## WHAT IS ASKED
Gather every line of the data below that contains the string "depth".

Records from a collection
- - - - -

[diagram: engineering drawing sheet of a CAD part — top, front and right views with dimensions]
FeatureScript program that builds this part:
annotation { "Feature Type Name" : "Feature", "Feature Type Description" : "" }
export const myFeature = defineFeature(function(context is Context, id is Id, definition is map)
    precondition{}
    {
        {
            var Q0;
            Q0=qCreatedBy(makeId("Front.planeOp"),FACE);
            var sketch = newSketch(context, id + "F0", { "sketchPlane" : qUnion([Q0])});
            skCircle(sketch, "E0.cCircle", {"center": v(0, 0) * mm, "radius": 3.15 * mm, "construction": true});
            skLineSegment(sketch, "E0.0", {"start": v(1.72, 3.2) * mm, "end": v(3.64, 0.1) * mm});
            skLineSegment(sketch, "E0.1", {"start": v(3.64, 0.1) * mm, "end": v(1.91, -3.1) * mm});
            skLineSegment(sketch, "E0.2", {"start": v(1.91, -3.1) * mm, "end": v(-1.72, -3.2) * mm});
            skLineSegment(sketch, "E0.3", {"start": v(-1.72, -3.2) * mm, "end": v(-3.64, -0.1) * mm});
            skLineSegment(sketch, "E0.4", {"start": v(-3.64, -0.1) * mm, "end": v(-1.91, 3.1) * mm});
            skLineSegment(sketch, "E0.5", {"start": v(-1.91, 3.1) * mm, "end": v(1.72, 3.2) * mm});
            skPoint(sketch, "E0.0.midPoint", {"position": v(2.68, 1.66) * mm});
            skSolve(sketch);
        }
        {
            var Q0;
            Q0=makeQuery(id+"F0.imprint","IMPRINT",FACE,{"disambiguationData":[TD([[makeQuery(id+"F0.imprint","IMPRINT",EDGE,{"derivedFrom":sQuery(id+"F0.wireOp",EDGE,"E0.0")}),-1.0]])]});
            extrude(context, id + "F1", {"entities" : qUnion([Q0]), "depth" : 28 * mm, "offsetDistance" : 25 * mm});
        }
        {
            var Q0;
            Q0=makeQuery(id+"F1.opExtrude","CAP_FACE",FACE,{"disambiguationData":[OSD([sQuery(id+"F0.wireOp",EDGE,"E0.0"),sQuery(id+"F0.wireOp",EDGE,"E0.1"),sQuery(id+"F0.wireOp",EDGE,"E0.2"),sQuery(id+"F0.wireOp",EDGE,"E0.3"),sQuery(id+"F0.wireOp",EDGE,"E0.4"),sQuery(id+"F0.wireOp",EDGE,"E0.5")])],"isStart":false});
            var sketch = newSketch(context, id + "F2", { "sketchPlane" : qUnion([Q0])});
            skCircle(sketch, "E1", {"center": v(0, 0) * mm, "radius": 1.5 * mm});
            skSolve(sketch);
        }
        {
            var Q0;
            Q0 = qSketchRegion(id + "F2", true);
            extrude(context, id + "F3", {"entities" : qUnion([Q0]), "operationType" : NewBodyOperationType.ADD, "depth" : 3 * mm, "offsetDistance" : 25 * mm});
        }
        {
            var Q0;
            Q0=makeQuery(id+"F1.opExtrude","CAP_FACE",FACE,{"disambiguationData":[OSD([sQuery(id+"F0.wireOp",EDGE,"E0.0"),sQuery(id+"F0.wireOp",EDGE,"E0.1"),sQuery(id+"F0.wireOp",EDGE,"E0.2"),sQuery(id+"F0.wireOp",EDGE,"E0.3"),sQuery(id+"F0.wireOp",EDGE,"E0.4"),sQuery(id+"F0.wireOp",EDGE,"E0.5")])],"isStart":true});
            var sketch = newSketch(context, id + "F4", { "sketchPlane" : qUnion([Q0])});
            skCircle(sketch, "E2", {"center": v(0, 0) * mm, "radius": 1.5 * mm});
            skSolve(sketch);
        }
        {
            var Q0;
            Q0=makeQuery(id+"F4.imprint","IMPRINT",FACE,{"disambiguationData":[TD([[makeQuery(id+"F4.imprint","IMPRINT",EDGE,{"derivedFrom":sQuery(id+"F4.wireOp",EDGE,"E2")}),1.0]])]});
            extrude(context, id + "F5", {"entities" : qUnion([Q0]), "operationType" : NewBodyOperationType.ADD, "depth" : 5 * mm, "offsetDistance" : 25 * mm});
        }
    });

- - - - -

## SOLUTION TO THE EXERCISE
            extrude(context, id + "F1", {"entities" : qUnion([Q0]), "depth" : 28 * mm, "offsetDistance" : 25 * mm});
            extrude(context, id + "F3", {"entities" : qUnion([Q0]), "operationType" : NewBodyOperationType.ADD, "depth" : 3 * mm, "offsetDistance" : 25 * mm});
            extrude(context, id + "F5", {"entities" : qUnion([Q0]), "operationType" : NewBodyOperationType.ADD, "depth" : 5 * mm, "offsetDistance" : 25 * mm});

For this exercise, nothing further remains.